The two biggest labour unions brought much of crisis-hit Greece to a standstill during the 24-hour protest against austerity policies which they say deepen the hardship of people struggling through the country's worst peacetime downturn.
Representing 2.5 million workers, the unions have gone on strike repeatedly since a debt crisis erupted in late 2009, testing the government's will to impose the painful conditions of an international bailout in the face of growing public anger.
"Today's strike is a new effort to get rid of the bailout deal and those who take advantage of the people and bring only misery," said Ilias Iliopoulos, secretary general of the ADEDY public sector union which is organising the walkout with private sector union GSEE.
"A social explosion is very near," he told Reuters from a rally in a central Athens square, as police helicopters clattered overhead.
Prime Minister Antonis Samaras's eight-month-old coalition government has been eager to show it will implement reforms it promised the European Union and International Monetary Fund, which have bailed Athens out twice with over 200 billion euros.
It has taken a tough line on striking workers, invoking emergency laws twice this year to order seamen and subway workers back to their jobs after week-long walkouts that paralysed public transport in Athens and led to food shortages on islands.
But in a sign it may be buckling under pressure, it announced on Monday it would not fire almost 1,900 civil servants earmarked for possible dismissal, despite promising foreign lenders it would seek to cut the public payroll.
Greece secured bailout funds in December, ending months of uncertainty over the country's future in the euro zone, and analysts said this had created expectations among Greeks that things would improve for them personally.
"If these expectations are not satisfied by the summer, then whatever is left of the working class will respond with more protests," said Costas Panagopoulos, head of Alco pollsters.
Six years of recession and three of austerity have tripled the rate of unemployment to 27 percent. More than 60 percent of young workers are jobless.
"We need to fight tooth and nail to protect the youth," said pensioner Ioannis Alexiadis, 70, who lives on 470 euros a month.
Most business and public sector activity came to a halt on Wednesday with schoolteachers, train drivers and doctors among those joining the strike. Banks pulled down their shutters and ships stayed docked as seamen defied government orders to return to work.

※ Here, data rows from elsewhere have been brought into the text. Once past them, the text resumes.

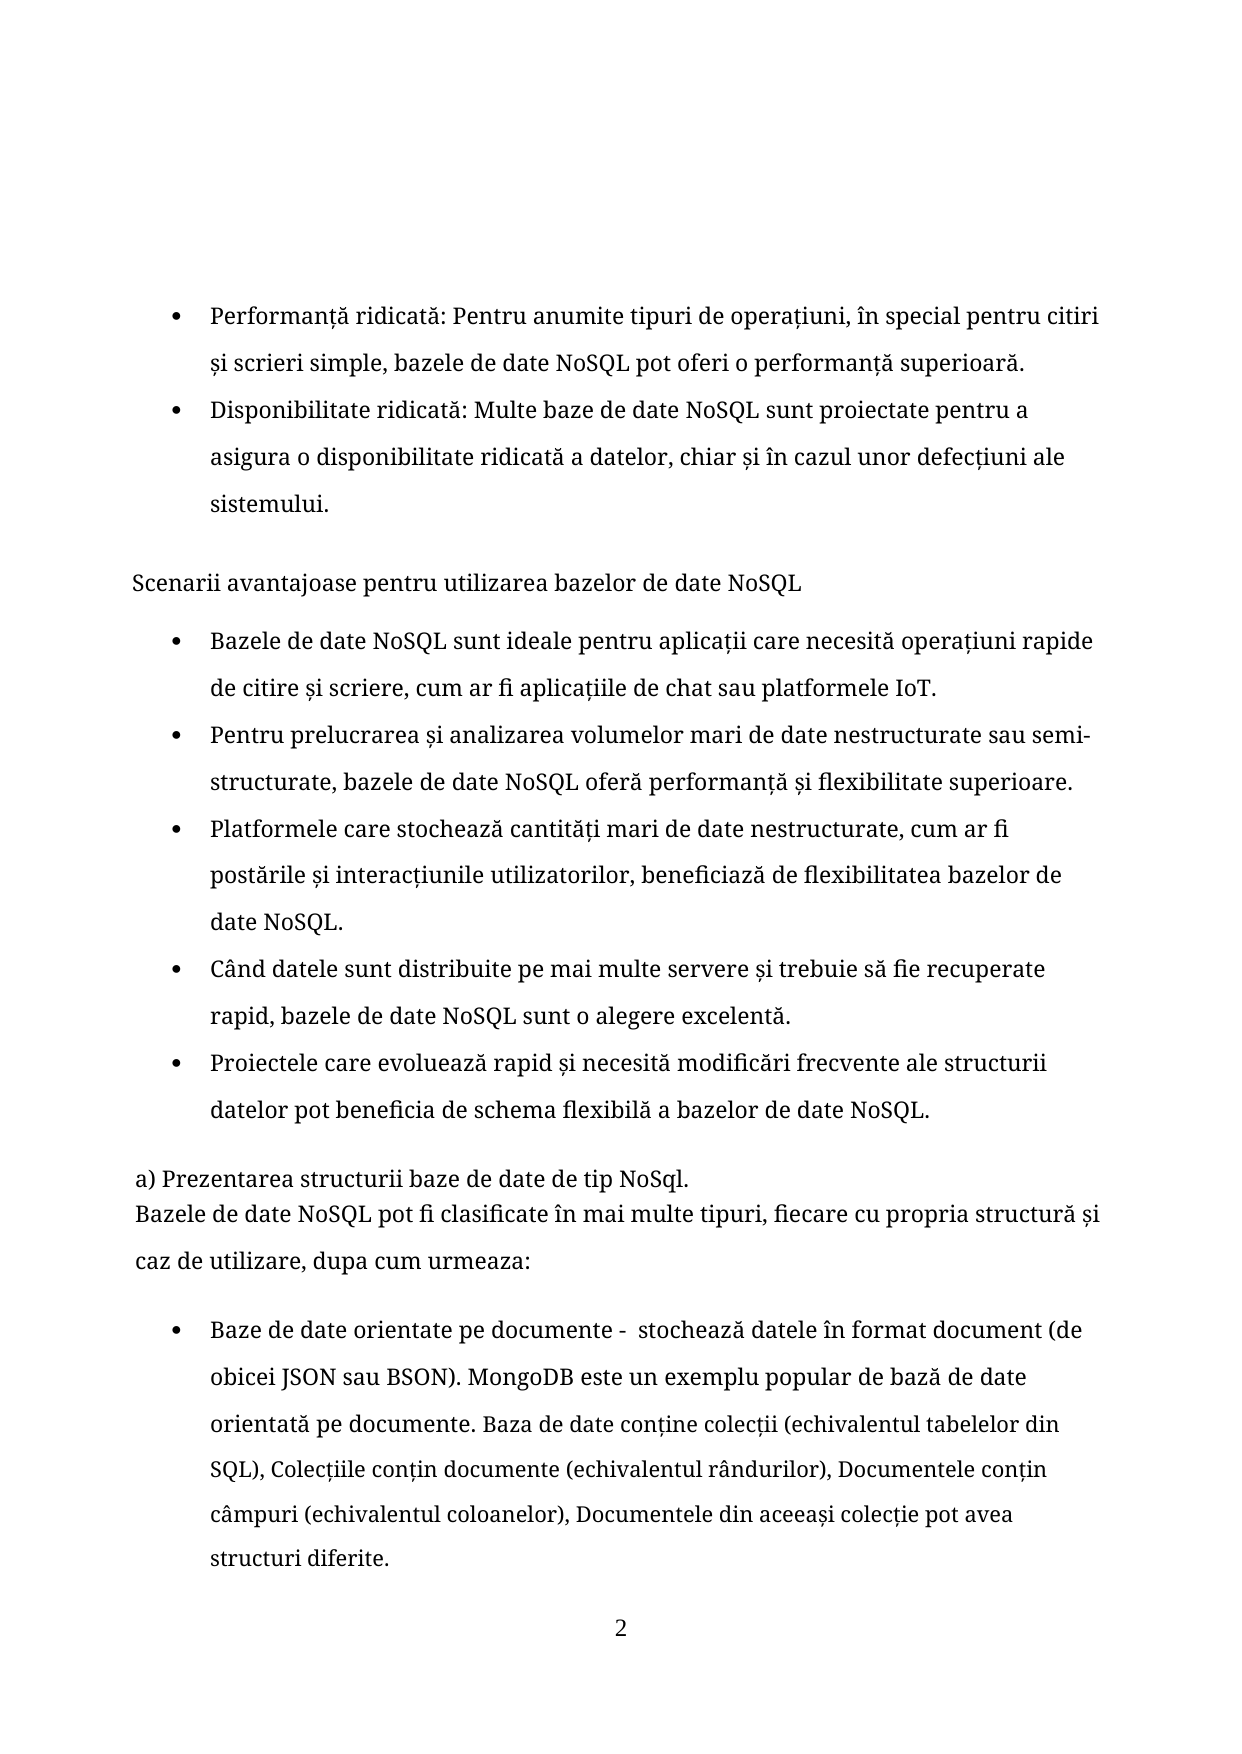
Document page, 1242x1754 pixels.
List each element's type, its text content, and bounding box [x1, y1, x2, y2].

list Proiectele care evoluează rapid și necesită modificări frecvente ale structurii datelor pot beneficia de schema flexibilă a bazelor de date NoSQL. [172, 1047, 1107, 1125]
list Disponibilitate ridicată: Multe baze de date NoSQL sunt proiectate pentru a asigura o disponibilitate ridicată a datelor, chiar și în cazul unor defecțiuni ale sistemului. [172, 394, 1107, 519]
list Pentru prelucrarea și analizarea volumelor mari de date nestructurate sau semi-structurate, bazele de date NoSQL oferă performanță și flexibilitate superioare. [172, 719, 1107, 797]
text Scenarii avantajoase pentru utilizarea bazelor de date NoSQL [132, 567, 1107, 598]
list Când datele sunt distribuite pe mai multe servere și trebuie să fie recuperate rapid, bazele de date NoSQL sunt o alegere excelentă. [172, 953, 1107, 1031]
list Baze de date orientate pe documente - stochează datele în format document (de obicei JSON sau BSON). MongoDB este un exemplu popular de bază de date orientată pe documente. Baza de date conține colecții (echivalentul tabelelor din SQL), Colecțiile conțin documente (echivalentul rândurilor), Documentele conțin câmpuri (echivalentul coloanelor), Documentele din aceeași colecție pot avea structuri diferite. [172, 1314, 1107, 1573]
list Performanță ridicată: Pentru anumite tipuri de operațiuni, în special pentru citiri și scrieri simple, bazele de date NoSQL pot oferi o performanță superioară. [172, 300, 1107, 378]
list Platformele care stochează cantități mari de date nestructurate, cum ar fi postările și interacțiunile utilizatorilor, beneficiază de flexibilitatea bazelor de date NoSQL. [172, 812, 1107, 937]
text a) Prezentarea structurii baze de date de tip NoSql. [135, 1162, 1107, 1194]
text Bazele de date NoSQL pot fi clasificate în mai multe tipuri, fiecare cu propria structură și caz de utilizare, dupa cum urmeaza: [135, 1198, 1107, 1277]
list Bazele de date NoSQL sunt ideale pentru aplicații care necesită operațiuni rapide de citire și scriere, cum ar fi aplicațiile de chat sau platformele IoT. [172, 625, 1107, 703]
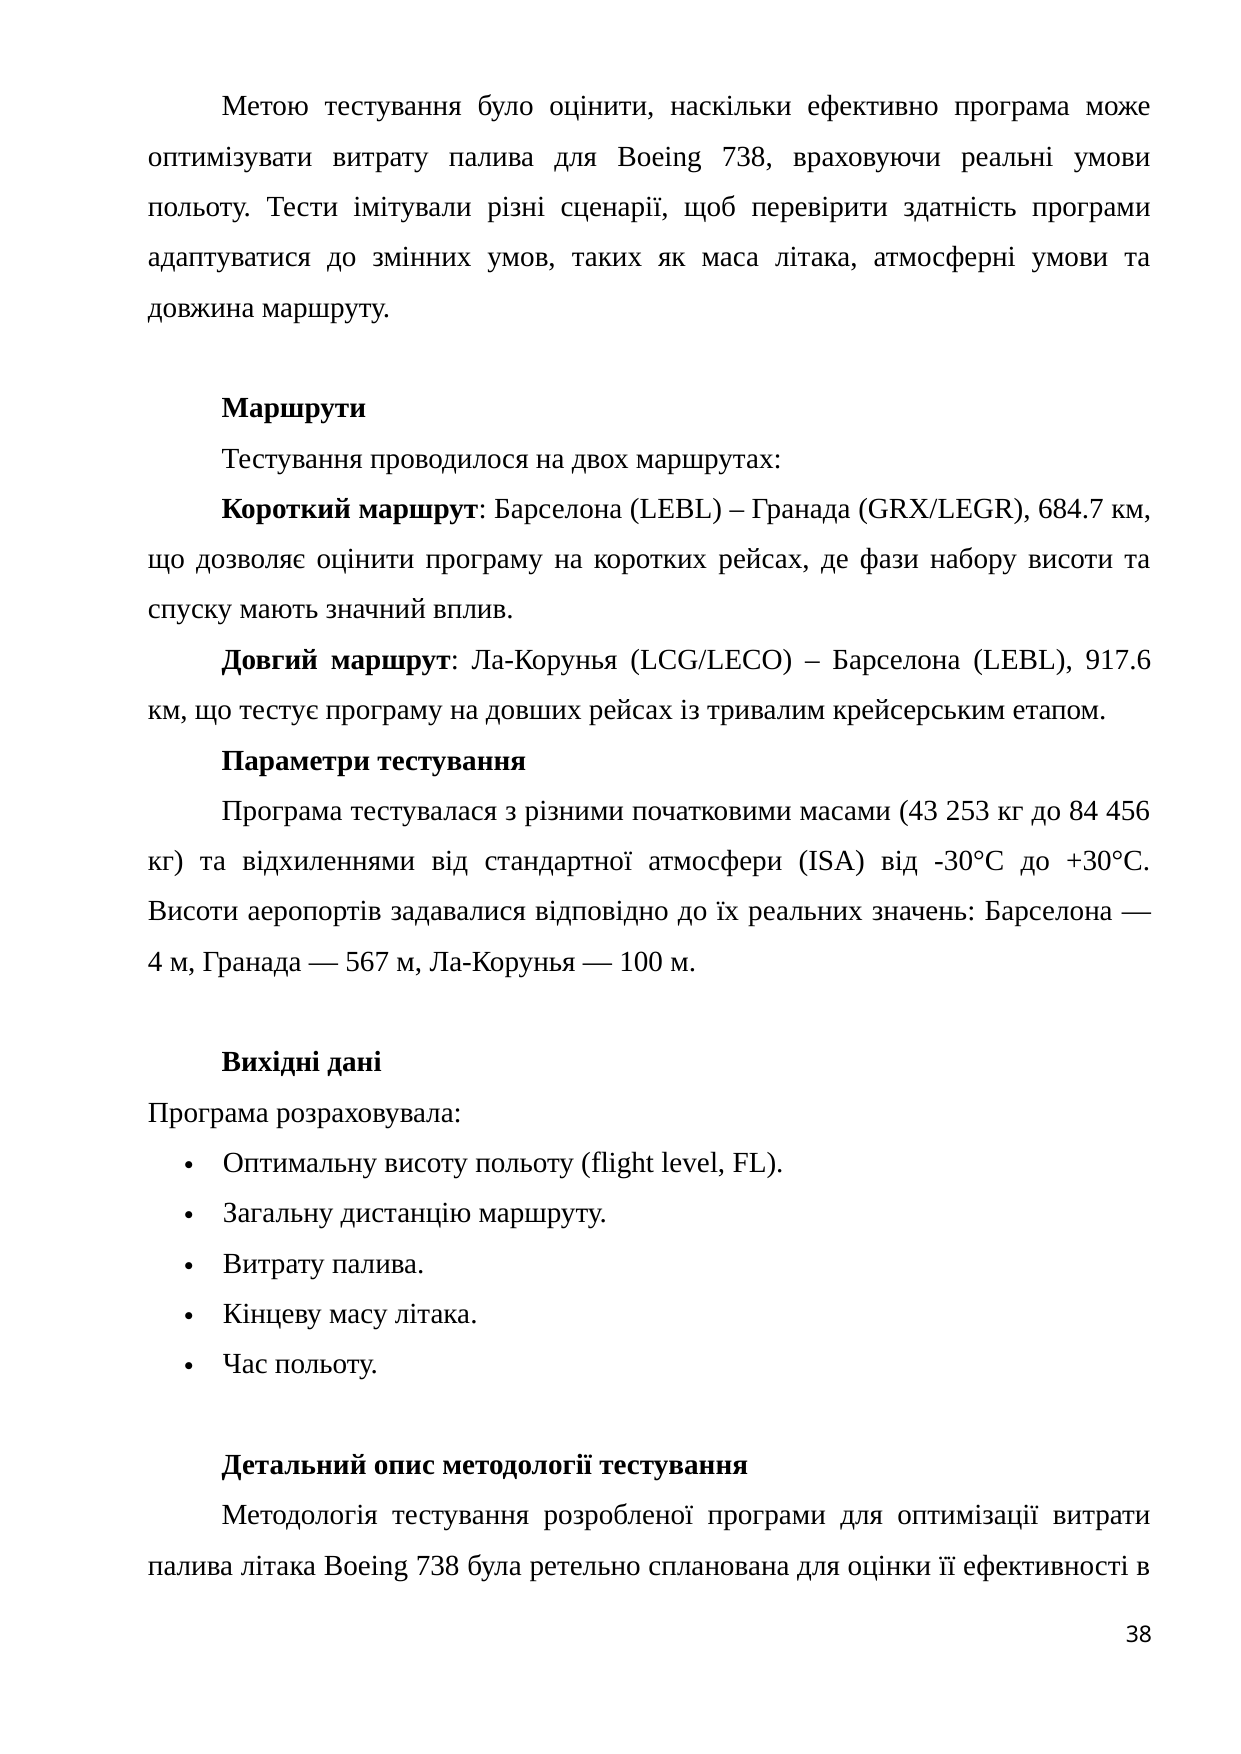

Labour unrest has picked up in recent weeks. A visit by French President Francois Hollande in Athens on Tuesday went largely unreported as Greek journalists were on strike.
A banner reading "No to the euro" was hung on fencing protecting parliament on the main Syntagma Square, where marches are expected to culminate in demonstrations later on Wednesday. Past protests have often ended in violent clashes with police.
"We're on our knees. The country has been destroyed, the young people have been destroyed," said Nikos Papageorgiou, 56, a civil servant. "I'm outraged with the Europeans and our politicians as well. They should all go to jail."